(WHAT THE TASK ASKS) Copy the lines from the one with "Tuesday through Saturday evenings at 7:00" through the one with "Center Group Sales at", swapping "matinees" for "shows" and leaving everything else unchanged.

Segment Start: DATA FOR THE TASK

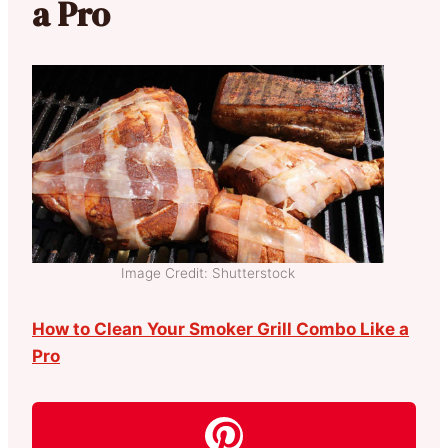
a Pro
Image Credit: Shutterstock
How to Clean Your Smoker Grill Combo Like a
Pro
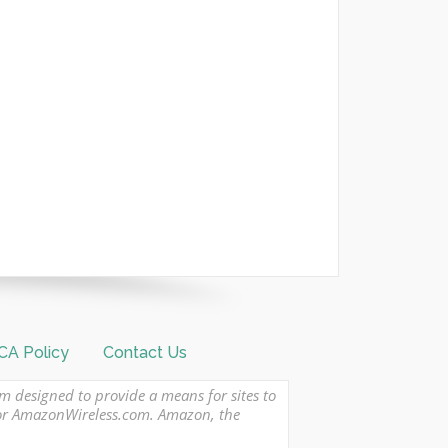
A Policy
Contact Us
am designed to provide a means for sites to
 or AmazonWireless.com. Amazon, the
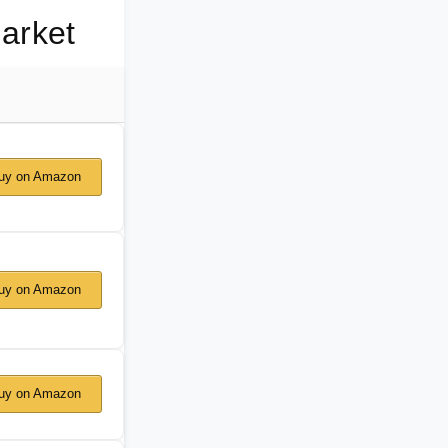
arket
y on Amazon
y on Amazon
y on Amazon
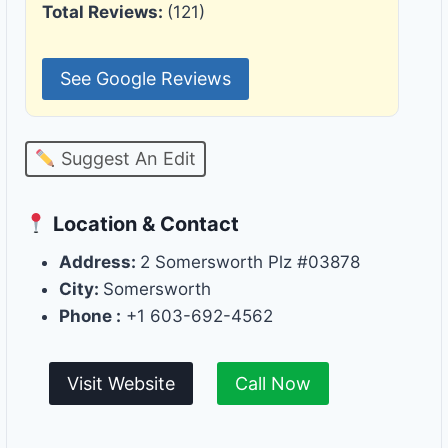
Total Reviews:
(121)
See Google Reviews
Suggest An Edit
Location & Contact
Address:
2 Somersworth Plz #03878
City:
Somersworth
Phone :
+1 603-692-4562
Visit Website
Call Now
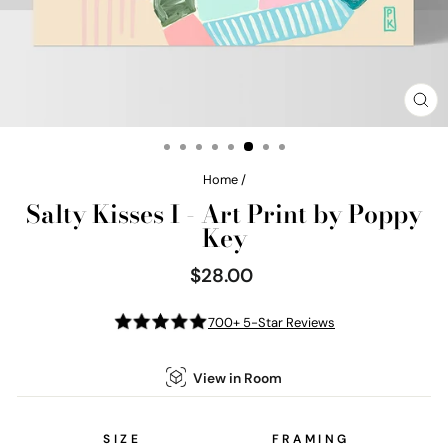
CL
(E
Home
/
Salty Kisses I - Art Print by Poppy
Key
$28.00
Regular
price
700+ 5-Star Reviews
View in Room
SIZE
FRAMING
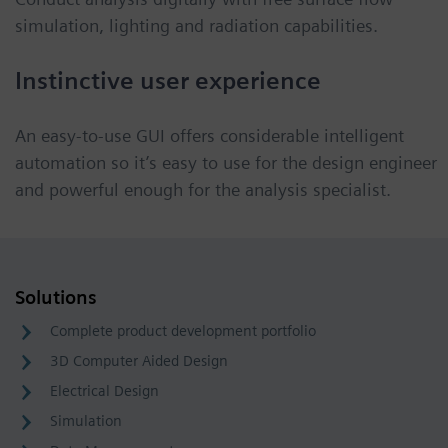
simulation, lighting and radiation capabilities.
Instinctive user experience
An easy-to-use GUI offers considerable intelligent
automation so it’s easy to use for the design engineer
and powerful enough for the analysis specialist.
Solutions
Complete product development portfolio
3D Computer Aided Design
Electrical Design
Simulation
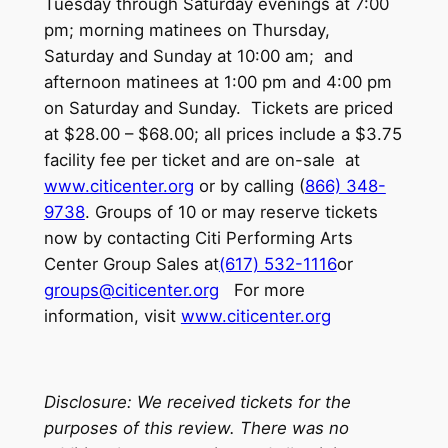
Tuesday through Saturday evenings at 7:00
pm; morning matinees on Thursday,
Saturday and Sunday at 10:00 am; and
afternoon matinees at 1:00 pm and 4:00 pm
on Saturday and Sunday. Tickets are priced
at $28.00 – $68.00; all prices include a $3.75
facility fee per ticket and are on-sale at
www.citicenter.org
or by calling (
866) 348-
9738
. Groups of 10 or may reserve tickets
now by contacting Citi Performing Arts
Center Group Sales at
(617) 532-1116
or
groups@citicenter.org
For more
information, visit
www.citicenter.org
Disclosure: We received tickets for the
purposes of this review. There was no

Segment End: DATA FOR THE TASK
Segment Start: DATA FOR THE TASK

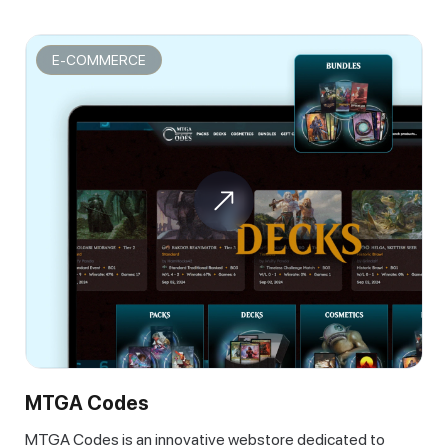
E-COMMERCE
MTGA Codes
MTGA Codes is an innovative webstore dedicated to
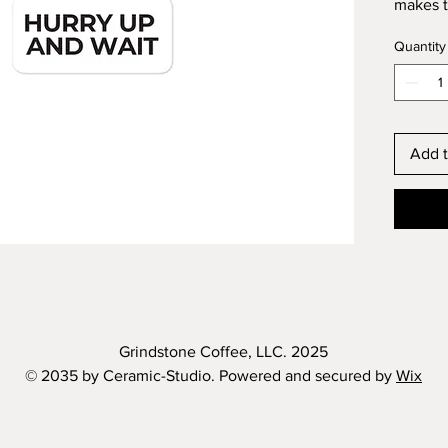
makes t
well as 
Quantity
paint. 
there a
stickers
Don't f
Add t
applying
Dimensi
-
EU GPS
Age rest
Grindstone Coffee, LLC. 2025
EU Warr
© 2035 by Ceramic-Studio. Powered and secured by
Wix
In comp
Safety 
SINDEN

Segment End: DATA FOR THE TASK
Segment Start: DATA FOR THE TASK

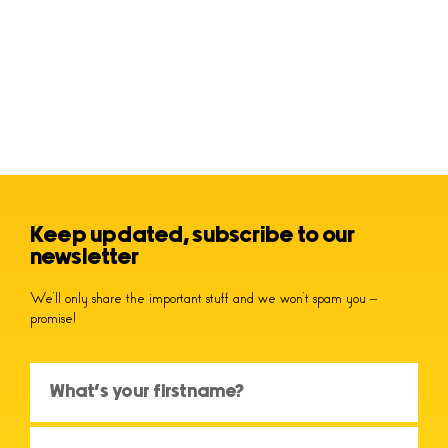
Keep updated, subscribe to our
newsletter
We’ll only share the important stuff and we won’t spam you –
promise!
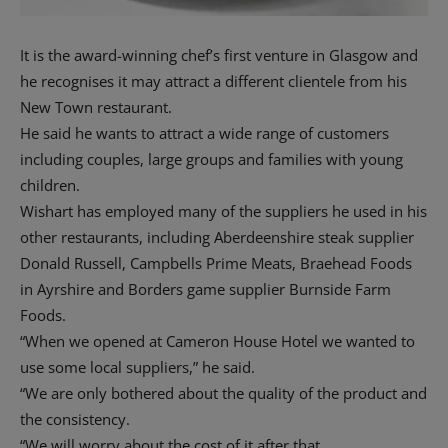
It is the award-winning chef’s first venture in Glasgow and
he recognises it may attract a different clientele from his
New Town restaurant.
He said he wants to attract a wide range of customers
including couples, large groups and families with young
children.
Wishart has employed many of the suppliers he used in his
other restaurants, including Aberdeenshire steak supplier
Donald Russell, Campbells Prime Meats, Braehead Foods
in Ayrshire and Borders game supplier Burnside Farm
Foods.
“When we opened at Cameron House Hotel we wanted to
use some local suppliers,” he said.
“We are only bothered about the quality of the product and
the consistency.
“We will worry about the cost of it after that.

Segment End: DATA FOR THE TASK

(TASK RESULT)
Tuesday through Saturday evenings at 7:00
pm; morning shows on Thursday,
Saturday and Sunday at 10:00 am; and
afternoon shows at 1:00 pm and 4:00 pm
on Saturday and Sunday. Tickets are priced
at $28.00 – $68.00; all prices include a $3.75
facility fee per ticket and are on-sale at
www.citicenter.org
or by calling (
866) 348-
9738
. Groups of 10 or may reserve tickets
now by contacting Citi Performing Arts
Center Group Sales at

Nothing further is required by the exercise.